Em seu perfil pessoal no Facebook, Alvim escreveu na manhã desta sexta-feira (17) o que chamou de "um breve esclarecimento". No texto, ele diz que "foi apenas uma frase do meu discurso na qual havia uma coincidência retórica" e diz que não citou Goebbels e "jamais o faria".

"Foi, como eu disse, uma coincidência retórica. Mas a frase em si é perfeita: heroísmo e aspirações do povo é o que queremos ver na Arte nacional", escreveu.

Alvim diz que "o que a esquerda está fazendo é uma falácia de associação remota" e que "é típico dessa corja".

No entanto, a associação foi vista com desconfiança inclusive por Olavo de Carvalho, considerado guru de parte dos integrantes do governo Bolsonaro. Ele escreveu: "É cedo para julgar, mas o Roberto Alvim talvez não esteja muito bem da cabeça. Veremos."

Horas depois, Olavo de Carvalho escreveu: "Ou o Alvim pirou, ou algum assessor petista enxertou a frase do Goebbels no discurso dele para assassinar sua reputação."

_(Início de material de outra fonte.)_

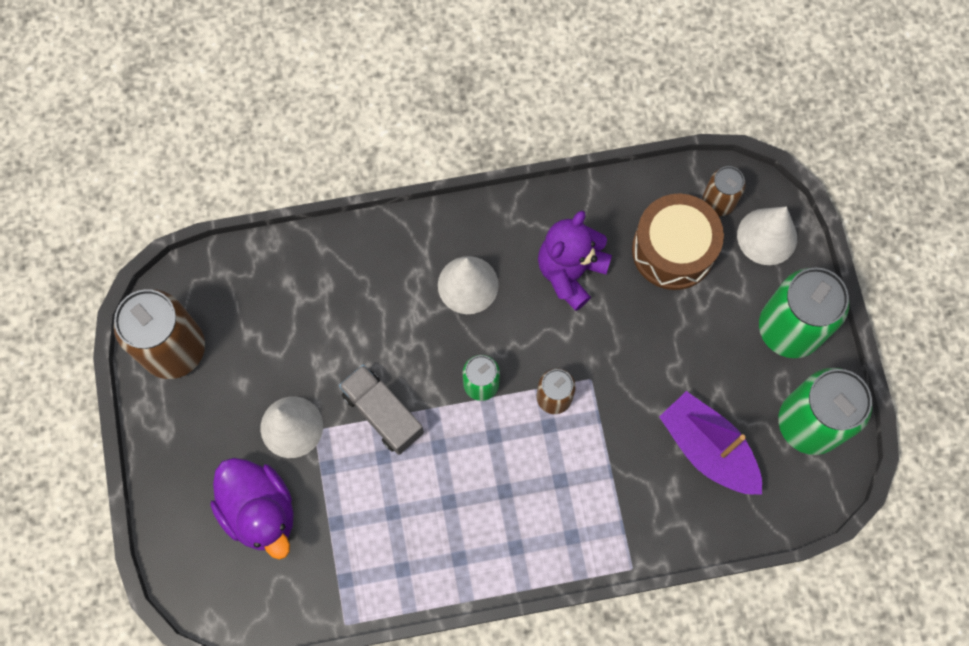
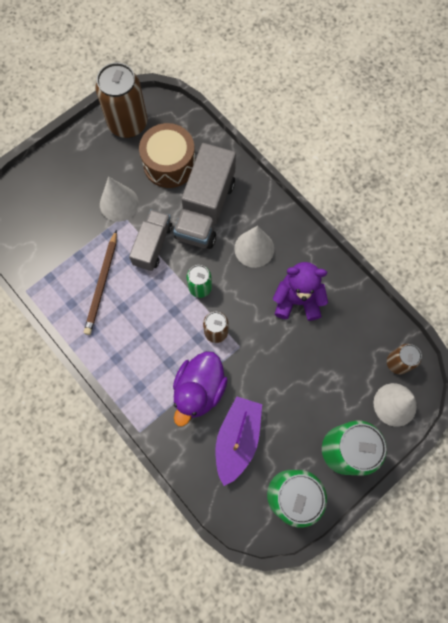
camera: 60 degrees right, 0 degrees up
purple duck [210,458,294,560] -> purple duck moved to [173,351,228,427]
brown drum [632,194,724,290] -> brown drum moved to [139,123,196,188]
none -> brown pencil [84,230,117,335]
none -> grey truck [173,143,236,249]

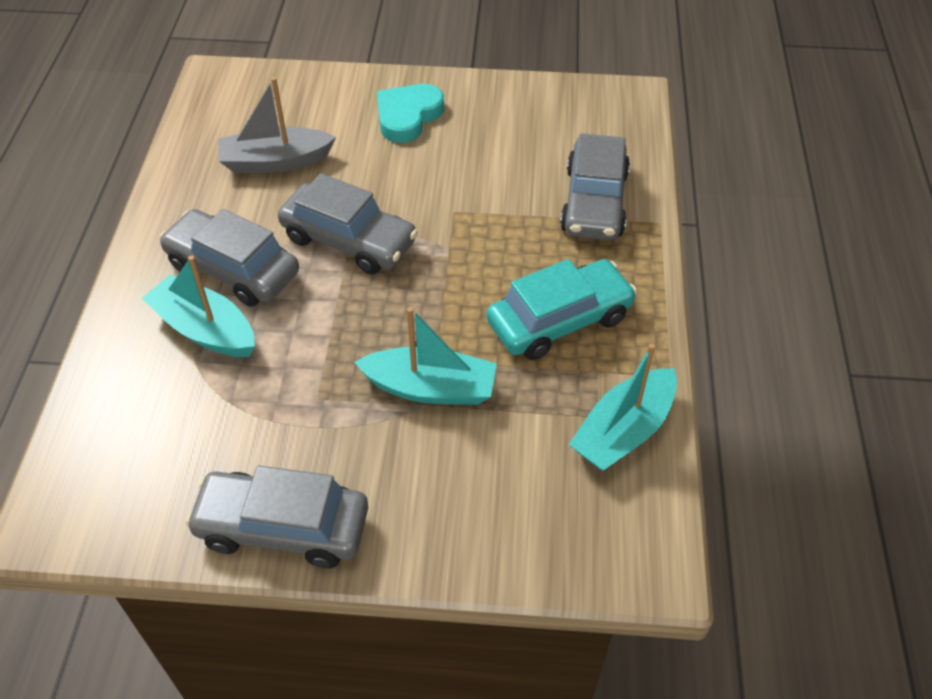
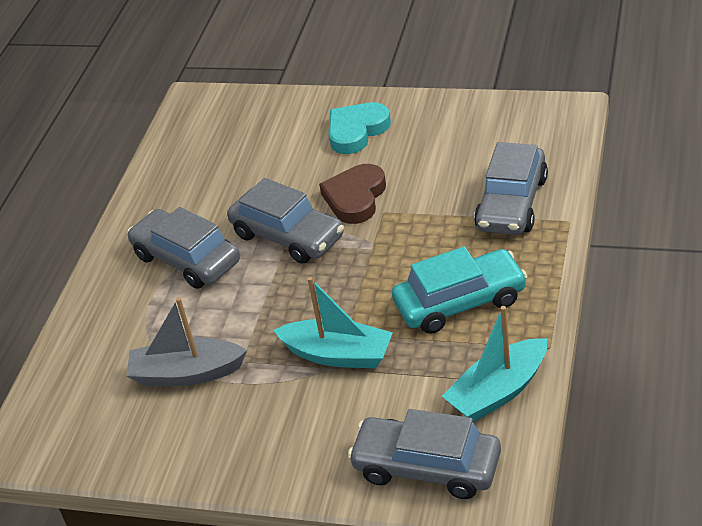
camera: 15 degrees right, 10 degrees down
turquoise boat [142,255,255,357] -> none
grey car [185,466,368,568] -> grey car moved to [348,409,501,499]
grey boat [218,77,336,173] -> grey boat moved to [126,297,247,386]
none -> brown heart [319,164,386,224]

O presidente da Câmara, Rodrigo Maia (DEM-RJ), pediu o afastamento de Alvim e disse que o secretário "passou de todos os limites".

"O secretário da Cultura passou de todos os limites. É inaceitável. O governo brasileiro deveria afastá-lo urgente do cargo", escreveu em sua conta no Twitter.

A Confederação Israelita do Brasil (Conib) informou, por meio de nota, que considera "inaceitável" o uso de discurso nazista por Roberto Alvim e pediu seu afastamento imediato.

"Emular a visão do ministro da Propaganda nazista de Hitler, Joseph Goebbels, é um sinal assustador da sua visão de cultura, que deve ser combatida e contida. Goebbels foi um dos principais líderes do regime nazista, que empregou a propaganda e a cultura para deturpar corações e mentes dos alemães e dos aliados nazistas a ponto de cometerem o Holocausto, o extermínio de 6 milhões de judeus na Europa, entre tantas outras vítimas. O Brasil, que enviou bravos soldados para combater o nazismo em solo europeu, não merece isso. Uma pessoa com esse pensamento não pode comandar a cultura do nosso país e deve ser afastada do cargo imediatamente."